Por fim, a extensão da predestinação de Nossa Senhora é também singular, visto que de forma comum, Deus age em nós tanto pela providência, na ordem natural, quanto pela predestinação, na ordem sobrenatural. Ambos são efeitos separados que tem um papel distinto, como por exemplo, enquanto a providência comum engloba a ação de Deus em nós pela criação de nossa alma e faculdades, a predestinação influi na ação da Graça, direcionando-nos à Glória eterna. Na Virgem Santíssima, tudo é efeito da predestinação, ou seja, até mesmo os atos naturais de Deus se fizeram por meio da ordem sobrenatural divina, tamanha é a importância da Virgem Santíssima e quão especialíssima é a Sua função de Mãe do Criador e das criaturas.
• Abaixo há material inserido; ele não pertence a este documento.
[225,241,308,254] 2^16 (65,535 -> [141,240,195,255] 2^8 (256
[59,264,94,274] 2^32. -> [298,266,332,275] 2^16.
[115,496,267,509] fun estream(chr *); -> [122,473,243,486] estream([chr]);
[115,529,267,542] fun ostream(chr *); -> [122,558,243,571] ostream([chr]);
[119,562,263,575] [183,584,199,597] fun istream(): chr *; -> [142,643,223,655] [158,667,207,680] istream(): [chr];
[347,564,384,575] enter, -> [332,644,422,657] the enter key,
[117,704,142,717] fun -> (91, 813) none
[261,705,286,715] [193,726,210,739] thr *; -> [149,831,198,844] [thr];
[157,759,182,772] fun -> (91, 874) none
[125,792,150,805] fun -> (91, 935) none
2. Predestinação anterior a de todos os outros
Ego ex ore Altissimi prodivi primogenita ante omnem creaturam (Eclo. 24, 5) – “Saí da boca do Altíssimo; nasci antes de toda criatura”. Esta passagem do Livro de Eclesiástico é direcionada à Virgem Santíssima, por ser Ela a primogênita entre todas a criaturas. A sua predestinação não é só singularíssima, mas anterior a de todos os homens, de forma lógica e não cronológica, ou seja, como Deus não está no tempo, pode-se considerar que há uma ordem propriamente lógica em seus atos, principalmente para que nós possamos compreender a Sua ação. Portanto, a anterioridade aqui citada é essencialmente lógica e não cronológica.
A predestinação anterior de Nossa Senhora pode ser aferida, inicialmente, das sobreditas palavras dos Papas acerca do decreto divino da Sabedoria encarnada, pois se Deus pensou em Sua encarnação de modo conjunto à formação de Sua Mãe, e sendo Cristo o Filho primogênito de toda a criação (Col. 1, 15), logicamente Nossa Senhora é a primeira criatura pensada por Deus, em conjunto à encarnação do Filho.
Além disso, a doutrina da Igreja atesta que Jesus e Maria foram desejados por Deus antes mesmo dos anjos, de Adão e Eva, e da permissão de Deus ao pecado original. Portanto, a encarnação divina e a criação de Nossa Senhora não foram pensadas em previsão do pecado, mas o pecado foi permitido em virtude da previsão anterior da encarnação da Divina Sabedoria. Portanto, quis Deus primeiro a Encarnação e, depois, em vista dessa, permitiu o pecado.
Jesus e Maria foram, pois, pensados por primeiro e, por isso, não dependem de coisa alguma, mas são o ato pelo qual todas as outras coisas foram e são ordenadas.
A predestinação de Nossa Senhora foi ainda concausa secundária, subordinada a de Cristo – causa principal -, da predestinação de todos os outros à glória do céu. Logo, a Virgem Santíssima, em dependência de Cristo, é a causa da salvação de todos.
Por fim, São Bernardo uma vez declarou que o mundo foi criado para Maria, porque é justo que aquilo que é menos nobre exista para o que é mais nobre. Não havendo, então, nada mais nobre que Nosso Senhor e Sua santíssima Mãe, todo o mundo está subordinado a ambos e foi criado para a maior glória de Cristo e Nossa Senhora. Tudo, portanto, é de Jesus e Maria, tendo sido ela predestinada a ser causa eficiente à salvação e perfeição de seus filhos.